Les livres de Céline Lapertot ont la force d’une incantation. Leur solennité est égale à leur concision. Il y a, chez cette auteure, une confiance viscérale en la puissance de l’écrit, et une manière désespérée, démesurée, de s’y engouffrer pour en faire le lieu d’un radical état d’urgence. Des hommes et des femmes prennent la parole et mettent leurs tripes sur la table. Leurs corps, à vif, deviennent les marqueurs d’un monde qui implose, traversé par une déroute embrassée frontalement.

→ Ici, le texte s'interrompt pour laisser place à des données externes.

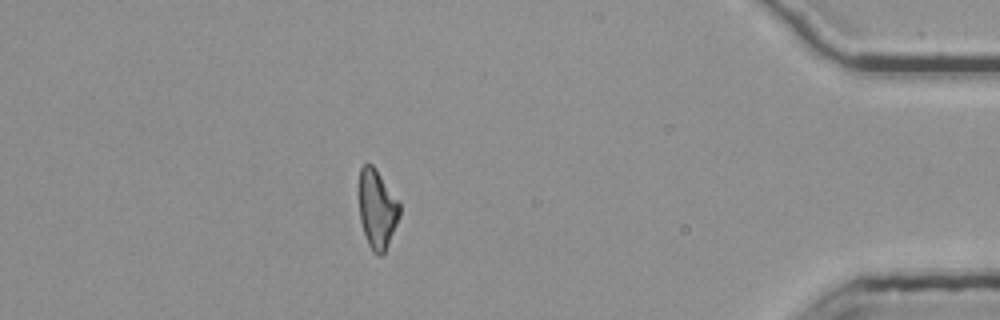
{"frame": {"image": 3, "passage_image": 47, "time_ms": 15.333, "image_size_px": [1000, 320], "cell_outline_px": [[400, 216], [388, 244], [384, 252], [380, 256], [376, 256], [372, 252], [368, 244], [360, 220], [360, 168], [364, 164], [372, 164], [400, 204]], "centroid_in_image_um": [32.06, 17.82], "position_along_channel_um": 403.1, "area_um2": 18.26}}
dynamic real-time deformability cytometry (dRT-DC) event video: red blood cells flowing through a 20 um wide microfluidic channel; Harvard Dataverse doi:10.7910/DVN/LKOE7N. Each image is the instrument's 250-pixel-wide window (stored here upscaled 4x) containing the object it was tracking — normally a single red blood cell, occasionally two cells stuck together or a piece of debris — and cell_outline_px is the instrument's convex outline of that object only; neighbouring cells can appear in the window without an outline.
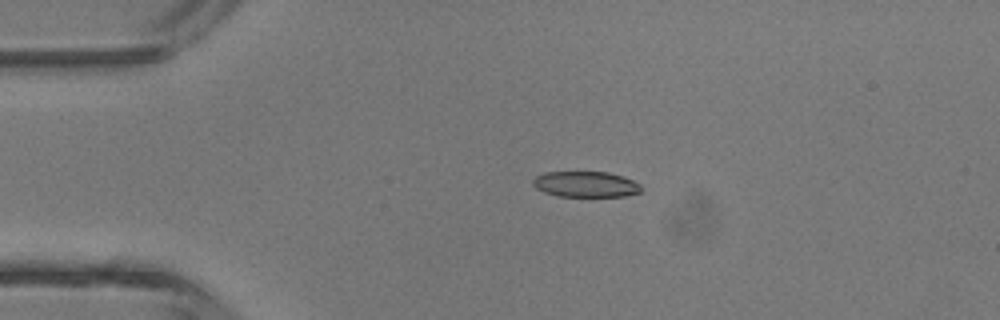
{"species": "common noctule bat (a hibernating species)", "species_latin": "Nyctalus noctula", "temperature_condition": "room temperature", "stored_images_in_passage": 3, "camera_frame_rate_fps": 3000, "um_per_image_px": 0.085, "animal": {"sex": "male", "body_mass_g": 13.3}, "frame": {"image": 1, "passage_image": 2, "time_ms": 1.333, "image_size_px": [1000, 320], "cell_outline_px": [[640, 192], [624, 196], [560, 196], [544, 192], [536, 188], [532, 184], [532, 180], [536, 176], [544, 172], [608, 172], [624, 176], [640, 184]], "centroid_in_image_um": [49.77, 15.65], "position_along_channel_um": 35.2, "area_um2": 16.18}}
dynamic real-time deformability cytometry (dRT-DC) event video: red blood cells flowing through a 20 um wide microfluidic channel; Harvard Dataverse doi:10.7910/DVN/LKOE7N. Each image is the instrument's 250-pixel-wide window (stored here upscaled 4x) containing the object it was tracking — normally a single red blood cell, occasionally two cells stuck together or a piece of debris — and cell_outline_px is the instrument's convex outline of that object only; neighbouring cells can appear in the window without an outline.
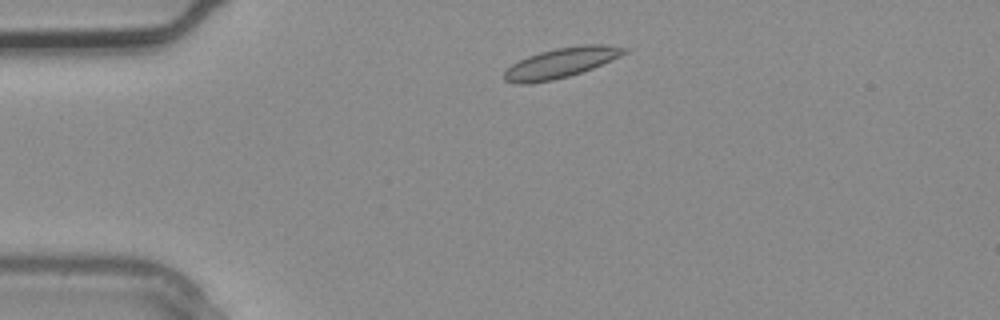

Cette fois-ci, c’est une guerre mondiale causée par une forte pénurie d’eau. Certains l’avaient vu venir, la plupart lui ont tourné le dos. La scène d’ouverture décrit l’exode de 300 bouches assoiffées traversant les continents pour aller boire à la source d’une grande citerne construite par un chef populiste et autocrate. L’eau avait été confisquée, privatisée, injectée dans des tuyaux pour couler sans qu’on ait le moindre effort à faire. Bientôt, la citerne explose, noyant une enfant, provoquant la déroute de ce peuple aveuglé par l’abondance pendant que, de l’autre côté des déserts, d’autres ont soif.  » Il aura fallu du sang pour qu’on comprenne que l’eau, ça se partage « , commente une voix aux accents d’oracle. Non loin de la citerne trône aussi un pénitencier, où sont enfermés ceux qui ont trahi ou dénoncé. Parmi eux, ce jeune garçon coupable d’avoir quitté sa chambre pour aller, la nuit, inscrire des chants de liberté sur les murs de la ville. Il raconte son histoire tout en regardant le ciel à travers les barreaux de sa cellule. Avec d’autres prisonniers, il se révolte, accompagnant une prise de conscience générale et le renversement de l’ordre établi.

Pour dire le monde en état de choc et d’alarme, Céline Lapertot creuse des personnages tourmentés, incandescents, douloureusement lucides. D’une sophistication très animale, son écriture tranchante va droit vers l’allégorique et l’abstrait. Le roman n’en est pas moins physique et charnel. Dans un pays imaginaire, il fait entendre une série de cris humains, dont l’origine se loge dans l’urgence de la crise migratoire, environnementale et politique. La soif n’est pas ici une métaphore, mais le symptôme bien réel d’une société qui devient folle.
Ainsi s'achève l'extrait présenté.